Il gran polverone sollevato da Luigi Di Maio con relativa minaccia, poi non mantenuta, di denuncia alla Procura della Repubblica per una grave manipolazione, non dimostrata, del decreto fiscale allegato alla manovra di bilancio 2019, ha fatto passare in secondo piano l’isolamento in cui si è trovato Giuseppe Conte al Consiglio europeo di giovedì, dove nessuno dei capi di Stato e di governo presenti insieme ai vertici della Commissione Junker e del Consiglio Tusk ha preso le difese dell’Italia, accusata di una “deviazione senza precedenti nella storia del Patto di stabilità” che prelude ad una bocciatura della manovra e all’avvio di una procedura di infrazione che avrà effetti nefasti sui nostri conti pubblici.
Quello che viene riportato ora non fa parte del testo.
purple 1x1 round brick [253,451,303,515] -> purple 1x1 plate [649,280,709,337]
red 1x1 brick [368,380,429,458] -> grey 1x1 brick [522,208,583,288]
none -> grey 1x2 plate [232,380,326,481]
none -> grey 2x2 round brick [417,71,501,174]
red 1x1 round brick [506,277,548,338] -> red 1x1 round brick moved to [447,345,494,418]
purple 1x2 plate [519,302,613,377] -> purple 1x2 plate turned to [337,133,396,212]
La brusca impennata dello spread e la caduta della Borsa negli ultimi due giorni di contrattazione sono solo un’avvisaglia di quanto potrà accadere nelle prossime settimane: l’allarme è giunto fino al Quirinale, e il Capo dello Stato ha ribadito il suo impegno a vigilare per impedire ogni deviazione da un percorso virtuoso che trova solidi agganci nella Costituzione e nella fedeltà agli obblighi assunti con l’Europa.
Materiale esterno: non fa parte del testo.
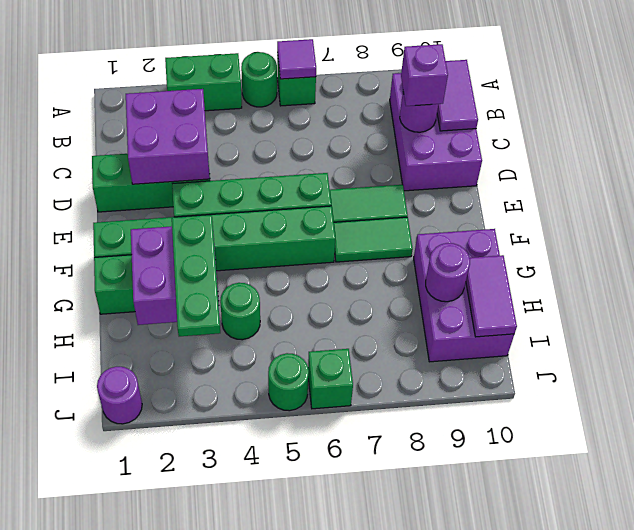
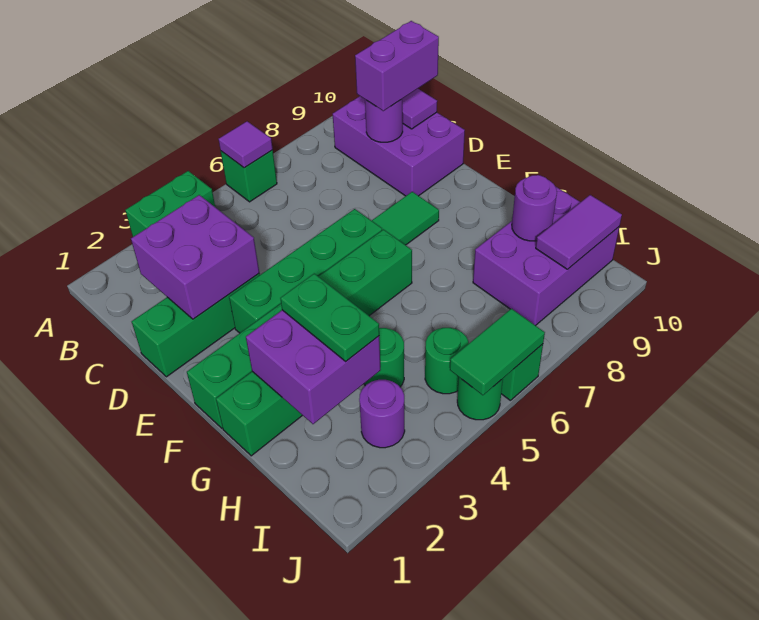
green 1x1 round brick [241,52,277,107] -> green 1x1 round brick moved to [425,328,469,394]
purple 1x1 brick [401,44,448,106] -> purple 1x2 brick [355,21,439,111]
green 1x2 tile [334,217,413,262] -> green 1x2 tile moved to [450,309,545,395]
green 1x3 plate [172,215,220,336] -> green 1x2 plate [280,274,379,361]
purple 2x3 brick [414,229,514,362] -> purple 2x3 brick turned to [473,187,620,326]
purple 1x2 tile [466,255,517,337] -> purple 1x2 tile turned to [536,195,622,269]
purple 1x1 round brick [97,367,142,424] -> purple 1x1 round brick moved to [359,380,405,448]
Quella che si è palesata a Bruxelles è in sostanza la solitudine dei sovranisti nostrani, isolati dagli altri fondatori dell’Europa unita (Francia e Germania in testa) e abbandonati al loro destino anche dai presunti alleati euroscettici, che non vogliono essere infettati dal virus di una politica economica avventurista che dall’Italia potrebbe propagarsi in tutta Europa. Tra i più severi, quasi sprezzante, il cancelliere austriaco Sebastian Kurz, presidente di turno dell’Ue e già interlocutore privilegiato di Salvini: “Non abbiamo comprensione per la proposta di bilancio che l’Italia ha inviato a Bruxelles; non pagheremo certamente le promesse elettorali e populiste degli altri. Ci aspettiamo quindi che il governo italiano rispetti le norme vigenti. I criteri di Maastricht valgono per tutti”.
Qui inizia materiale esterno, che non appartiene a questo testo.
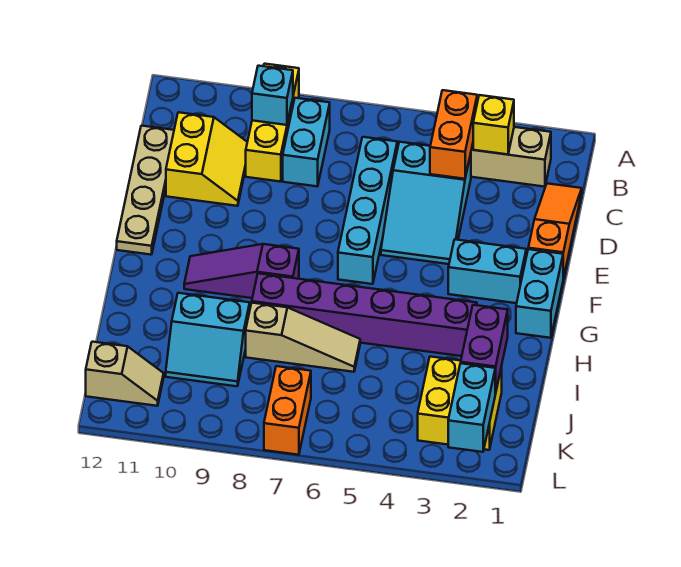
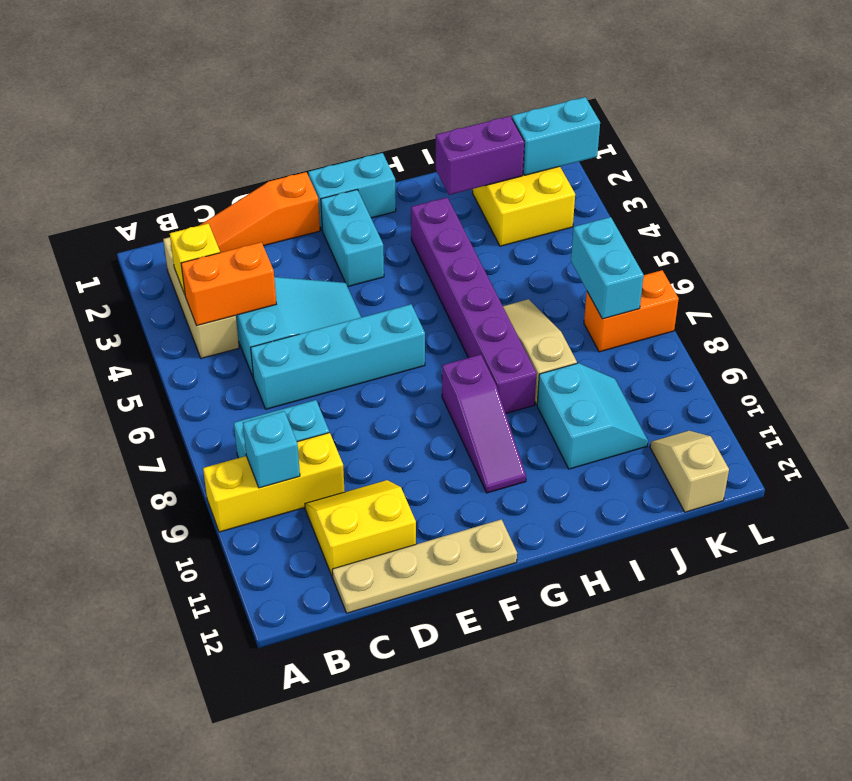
none -> cyan 1x2 brick [571,217,644,319]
Il fatto è che il sovranismo, degenerazione in chiave nazionalista della sovranità che ogni Stato legittimamente rivendica, non può non scontrarsi con gli interessi primari degli altri contraenti di una partnership internazionale, o anche di un’alleanza di governo nazionale. Al punto che anche la rissa con minacce di querela e di crisi inscenata a Roma mentre a Bruxelles Conte misurava l’isolamento del governo e sfogava la propria frustrazione, potrebbe essere nient’altro che un conflitto tra due sovranismi non componibili, quello della Lega e quello dei Cinque Stelle, impegnati allo spasimo per rivendicare ognuno per sé il controllo dell’esecutivo, piegando a proprio favore gli articoli del “contratto”. Da questa competizione affatto virtuosa, stava uscendo vincitore Matteo Salvini, mentre l’alleato Di Maio aveva dovuto ingoiare diversi bocconi amari, dal via libera al Tap, alla ripresa dell’attività industriale dell’Ilva di Taranto, ai lavori per l’alta velocità ferroviaria, alla riammissione della società Autostrade nel cantiere del ponte di Genova, per limitarci alle ultime retromarce, mal digerite dalla base pentastellata. Ora, alla vigilia dell’appuntamento di Roma al Circo Massimo, con Beppe Grillo e Giuseppe Conte, destinato a celebrare i successi del “suo” governo, Di Maio era alla ricerca di un gesto clamoroso per riverniciare la propria immagine appannata dai troppi compromessi accettati. Di qui l’impuntatura sul condono e la minaccia di rovesciare il tavolo.
Oggi Conte cercherà di incollare i cocci della maggioranza, e probabilmente ci riuscirà; ma subito dopo la competizione tra i due sovranismi di governo riprenderà vigore, perché è ovvio che se si può ridiscutere il condono si può ridiscutere anche il reddito di cittadinanza, mentre l’iter parlamentare della legge di bilancio, sotto lo sguardo per nulla amichevole dei partner filo e antieuropei, è ancora lungo.